(Dataset entries)
%%

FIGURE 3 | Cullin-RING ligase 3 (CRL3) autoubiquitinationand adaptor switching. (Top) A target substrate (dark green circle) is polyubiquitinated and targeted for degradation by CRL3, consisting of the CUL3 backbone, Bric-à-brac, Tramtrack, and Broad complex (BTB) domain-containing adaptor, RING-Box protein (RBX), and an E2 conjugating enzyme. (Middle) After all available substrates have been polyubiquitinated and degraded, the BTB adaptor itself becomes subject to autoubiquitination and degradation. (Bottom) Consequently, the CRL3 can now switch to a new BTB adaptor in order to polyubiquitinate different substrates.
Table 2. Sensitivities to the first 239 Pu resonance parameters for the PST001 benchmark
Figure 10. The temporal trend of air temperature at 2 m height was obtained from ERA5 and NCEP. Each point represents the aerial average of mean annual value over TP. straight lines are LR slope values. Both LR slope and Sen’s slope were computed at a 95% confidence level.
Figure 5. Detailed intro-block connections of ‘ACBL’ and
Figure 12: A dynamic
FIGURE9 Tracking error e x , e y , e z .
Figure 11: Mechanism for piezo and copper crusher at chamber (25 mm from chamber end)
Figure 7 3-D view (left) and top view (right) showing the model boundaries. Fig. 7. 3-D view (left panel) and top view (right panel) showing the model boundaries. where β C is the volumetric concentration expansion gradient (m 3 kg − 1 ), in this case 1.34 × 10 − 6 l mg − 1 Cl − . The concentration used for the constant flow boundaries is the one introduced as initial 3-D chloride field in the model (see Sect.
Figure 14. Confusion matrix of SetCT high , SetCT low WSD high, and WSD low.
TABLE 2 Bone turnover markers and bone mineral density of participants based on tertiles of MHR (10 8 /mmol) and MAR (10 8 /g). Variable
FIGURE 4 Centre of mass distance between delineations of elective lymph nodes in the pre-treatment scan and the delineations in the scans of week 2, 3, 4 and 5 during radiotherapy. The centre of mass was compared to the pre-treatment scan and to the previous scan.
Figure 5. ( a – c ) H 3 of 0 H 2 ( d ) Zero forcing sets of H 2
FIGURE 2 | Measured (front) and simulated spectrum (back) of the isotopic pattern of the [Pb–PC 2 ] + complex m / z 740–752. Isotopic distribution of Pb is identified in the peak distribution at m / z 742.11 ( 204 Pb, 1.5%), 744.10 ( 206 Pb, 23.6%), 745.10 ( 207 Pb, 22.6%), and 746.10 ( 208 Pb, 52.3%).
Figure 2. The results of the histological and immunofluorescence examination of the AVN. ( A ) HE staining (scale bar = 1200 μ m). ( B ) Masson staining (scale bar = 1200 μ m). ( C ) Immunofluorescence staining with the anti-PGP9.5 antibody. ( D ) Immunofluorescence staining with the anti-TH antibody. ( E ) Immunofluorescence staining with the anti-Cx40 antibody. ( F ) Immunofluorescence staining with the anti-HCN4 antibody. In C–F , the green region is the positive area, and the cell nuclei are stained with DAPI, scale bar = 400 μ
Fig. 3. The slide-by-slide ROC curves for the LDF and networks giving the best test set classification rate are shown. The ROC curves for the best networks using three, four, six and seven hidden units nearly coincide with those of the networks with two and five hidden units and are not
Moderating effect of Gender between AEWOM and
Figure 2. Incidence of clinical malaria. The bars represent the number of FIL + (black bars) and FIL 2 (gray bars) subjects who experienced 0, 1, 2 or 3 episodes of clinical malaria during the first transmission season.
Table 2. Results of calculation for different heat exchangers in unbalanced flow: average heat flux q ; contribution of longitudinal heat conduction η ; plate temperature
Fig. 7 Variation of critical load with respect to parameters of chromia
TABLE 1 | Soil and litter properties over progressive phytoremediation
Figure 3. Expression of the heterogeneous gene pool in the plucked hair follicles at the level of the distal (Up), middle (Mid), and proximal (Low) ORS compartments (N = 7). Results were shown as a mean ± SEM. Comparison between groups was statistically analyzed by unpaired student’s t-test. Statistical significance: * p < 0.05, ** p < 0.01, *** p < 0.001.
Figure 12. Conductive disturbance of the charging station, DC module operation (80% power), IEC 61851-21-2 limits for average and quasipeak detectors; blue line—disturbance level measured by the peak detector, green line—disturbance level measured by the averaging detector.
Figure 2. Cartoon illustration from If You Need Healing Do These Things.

%%

## [YOUR OBJECTIVE]
Repeat every record, keeping each line exactly as it is.

## [ANSWER TO THIS EXERCISE]
FIGURE 3 | Cullin-RING ligase 3 (CRL3) autoubiquitinationand adaptor switching. (Top) A target substrate (dark green circle) is polyubiquitinated and targeted for degradation by CRL3, consisting of the CUL3 backbone, Bric-à-brac, Tramtrack, and Broad complex (BTB) domain-containing adaptor, RING-Box protein (RBX), and an E2 conjugating enzyme. (Middle) After all available substrates have been polyubiquitinated and degraded, the BTB adaptor itself becomes subject to autoubiquitination and degradation. (Bottom) Consequently, the CRL3 can now switch to a new BTB adaptor in order to polyubiquitinate different substrates.
Table 2. Sensitivities to the first 239 Pu resonance parameters for the PST001 benchmark
Figure 10. The temporal trend of air temperature at 2 m height was obtained from ERA5 and NCEP. Each point represents the aerial average of mean annual value over TP. straight lines are LR slope values. Both LR slope and Sen’s slope were computed at a 95% confidence level.
Figure 5. Detailed intro-block connections of ‘ACBL’ and
Figure 12: A dynamic
FIGURE9 Tracking error e x , e y , e z .
Figure 11: Mechanism for piezo and copper crusher at chamber (25 mm from chamber end)
Figure 7 3-D view (left) and top view (right) showing the model boundaries. Fig. 7. 3-D view (left panel) and top view (right panel) showing the model boundaries. where β C is the volumetric concentration expansion gradient (m 3 kg − 1 ), in this case 1.34 × 10 − 6 l mg − 1 Cl − . The concentration used for the constant flow boundaries is the one introduced as initial 3-D chloride field in the model (see Sect.
Figure 14. Confusion matrix of SetCT high , SetCT low WSD high, and WSD low.
TABLE 2 Bone turnover markers and bone mineral density of participants based on tertiles of MHR (10 8 /mmol) and MAR (10 8 /g). Variable
FIGURE 4 Centre of mass distance between delineations of elective lymph nodes in the pre-treatment scan and the delineations in the scans of week 2, 3, 4 and 5 during radiotherapy. The centre of mass was compared to the pre-treatment scan and to the previous scan.
Figure 5. ( a – c ) H 3 of 0 H 2 ( d ) Zero forcing sets of H 2
FIGURE 2 | Measured (front) and simulated spectrum (back) of the isotopic pattern of the [Pb–PC 2 ] + complex m / z 740–752. Isotopic distribution of Pb is identified in the peak distribution at m / z 742.11 ( 204 Pb, 1.5%), 744.10 ( 206 Pb, 23.6%), 745.10 ( 207 Pb, 22.6%), and 746.10 ( 208 Pb, 52.3%).
Figure 2. The results of the histological and immunofluorescence examination of the AVN. ( A ) HE staining (scale bar = 1200 μ m). ( B ) Masson staining (scale bar = 1200 μ m). ( C ) Immunofluorescence staining with the anti-PGP9.5 antibody. ( D ) Immunofluorescence staining with the anti-TH antibody. ( E ) Immunofluorescence staining with the anti-Cx40 antibody. ( F ) Immunofluorescence staining with the anti-HCN4 antibody. In C–F , the green region is the positive area, and the cell nuclei are stained with DAPI, scale bar = 400 μ
Fig. 3. The slide-by-slide ROC curves for the LDF and networks giving the best test set classification rate are shown. The ROC curves for the best networks using three, four, six and seven hidden units nearly coincide with those of the networks with two and five hidden units and are not
Moderating effect of Gender between AEWOM and
Figure 2. Incidence of clinical malaria. The bars represent the number of FIL + (black bars) and FIL 2 (gray bars) subjects who experienced 0, 1, 2 or 3 episodes of clinical malaria during the first transmission season.
Table 2. Results of calculation for different heat exchangers in unbalanced flow: average heat flux q ; contribution of longitudinal heat conduction η ; plate temperature
Fig. 7 Variation of critical load with respect to parameters of chromia
TABLE 1 | Soil and litter properties over progressive phytoremediation
Figure 3. Expression of the heterogeneous gene pool in the plucked hair follicles at the level of the distal (Up), middle (Mid), and proximal (Low) ORS compartments (N = 7). Results were shown as a mean ± SEM. Comparison between groups was statistically analyzed by unpaired student’s t-test. Statistical significance: * p < 0.05, ** p < 0.01, *** p < 0.001.
Figure 12. Conductive disturbance of the charging station, DC module operation (80% power), IEC 61851-21-2 limits for average and quasipeak detectors; blue line—disturbance level measured by the peak detector, green line—disturbance level measured by the averaging detector.
Figure 2. Cartoon illustration from If You Need Healing Do These Things.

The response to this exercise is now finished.